CONSEGNE =
1) Secondo il brano citato, perché è importante approfondire i problemi legali che nascono dallo sviluppo e dall'uso delle app? Spiegalo in una o due frasi.
2) Rispondi alle domande sul brano citato.
(a) In che data è stato pubblicato?
(b) Quale qualifica accompagna il nome di Paola Zanellati?
(c) Quali ambiti elenca il sottotitolo come quelli a cui prestare attenzione?
3) Traduci in inglese questa frase del brano citato: "Va sottolineato, infatti, che un’app è un software che permette di interconnettersi con le informazioni (dati personali) e gli strumenti su cui è installata."

BRANO CITATO =
--------------------------------------------------

L'approfondimento

App e GDPR, tutti gli aspetti legali da considerare nel trattamento dei dati

Adeguate misure di sicurezza, corretta individuazione di titolare e responsabile del trattamento, consenso: ecco tutti gli ambiti cui è necessario prestare attenzione affinché il trattamento dei dati tramite app sia svolto in maniera compliant alle indicazioni del GDPR

Pubblicato il 30 Dic 2021

Paola Zanellati

Consulente Privacy

GDPR normative data protection

Le app per device mobili consentono di svolgere moltissime attività considerato che gli smartphone e i tablet sono parte di noi e non ne possiamo più fare a meno nella quotidianità: è importante approfondire quali sono i problemi di natura legale e di diritto, alla luce del GDPR, che nascono dal loro sviluppo e il loro utilizzo.

Va sottolineato, infatti, che un’app è un software che permette di interconnettersi con le informazioni (dati personali) e gli strumenti su cui è installata. Potrebbe richiedere l’accesso alle immagini, ai contatti in rubrica, l’accesso al microfono e alla fotocamera, l’accesso ai file in memoria, l’accesso ai dati sulla geolocalizzazione, la gestione dei cookie.

--------------------------------------------------

DATI FORNITI =
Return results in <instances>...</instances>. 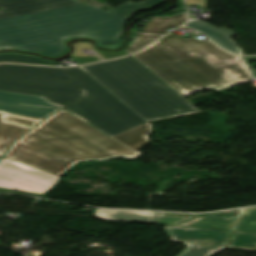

--------------------------------------------------

SOLUZIONI =
1) Le app consentono di svolgere moltissime attività, perché smartphone e tablet sono parte di noi e non possiamo più farne a meno nella quotidianità. Inoltre un'app è un software che si interconnette con le informazioni (dati personali) e con gli strumenti su cui è installata.

2)
(a) Il 30 dicembre 2021.
(b) Consulente Privacy.
(c) Le adeguate misure di sicurezza, la corretta individuazione di titolare e responsabile del trattamento e il consenso.

3) It should be emphasized, in fact, that an app is software that makes it possible to interconnect with the information (personal data) and the devices on which it is installed.